Following on from the refurbishment of Monkwearmouth Station Museum in 2007 a new building to house the two historically significant railway wagons displayed in the Sidings since 1977 was planned. The wagons, a prototype Goods Brake Van built at Shildon in 1915 and a Covered Carriage Truck built, according to records, at York in 1939, have suffered from being out in the open in all weathers and are in need of restoration to bring them back to good order.
It is clearly not worth spending money on them just to sit out in the open again. Plans to provide a shelter building started to be drawn up in earnest in 2008, money having been secured from the Department of Culture, Media and Sport. Construction started in May this year and that building is now complete and was handed over to the Museum on 9 November. The wagons were ceremonially winched into their new home on the following day, Wednesday 10th November.

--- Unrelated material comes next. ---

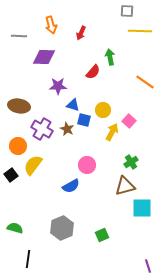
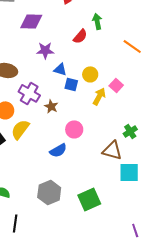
brown star: (67, 129) -> (51, 106), moved
green cross: (131, 162) -> (130, 131), moved
brown triangle: (125, 186) -> (112, 150), turned 30
green square: (102, 235) -> (89, 199), size x1.6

In the meantime a lot of work by the staff of Tyne and Wear Archives and Museums to secure funding for the restoration work and grants have been awarded by the Heritage Lottery Fund, The Fund for the Preservation of Industrial and Scientific Material (PRISM), Garfield Weston Foundation, Trusthouse Charitable Foundation, Tyne & Wear Museums Archives & Museums Business Partners and Friends of Sunderland Museums (FOSUMS). This has raised £145,806 to not only restore the wagons but to also have first class interpretation and develop a learning programme to involve members of the community and interested people to be involved and to learn about their heritage through both formal and informal learning events and projects. If you are interested in being involved in the project please contact me and let me know.
Through me as your guide through this blog you will be able to learn about the project, the people and the processes involved. If there is more you want to know ask me what and I will ask our team of specialists to provide the answer if it is not something I can not help you with myself. You will meet them all here as the project progresses through its various stages towards its completion and the opening of the new attraction due in September 2011.
The first thing we must do is dry the wagons out having stood out in the rain (and there has been a lot of it recently) and so they will be left to dry out in their new home for about three weeks. This will give us time to appoint the restoration contractor to do the specialist reconstruction work and the design consultant who will lead on the interpretation.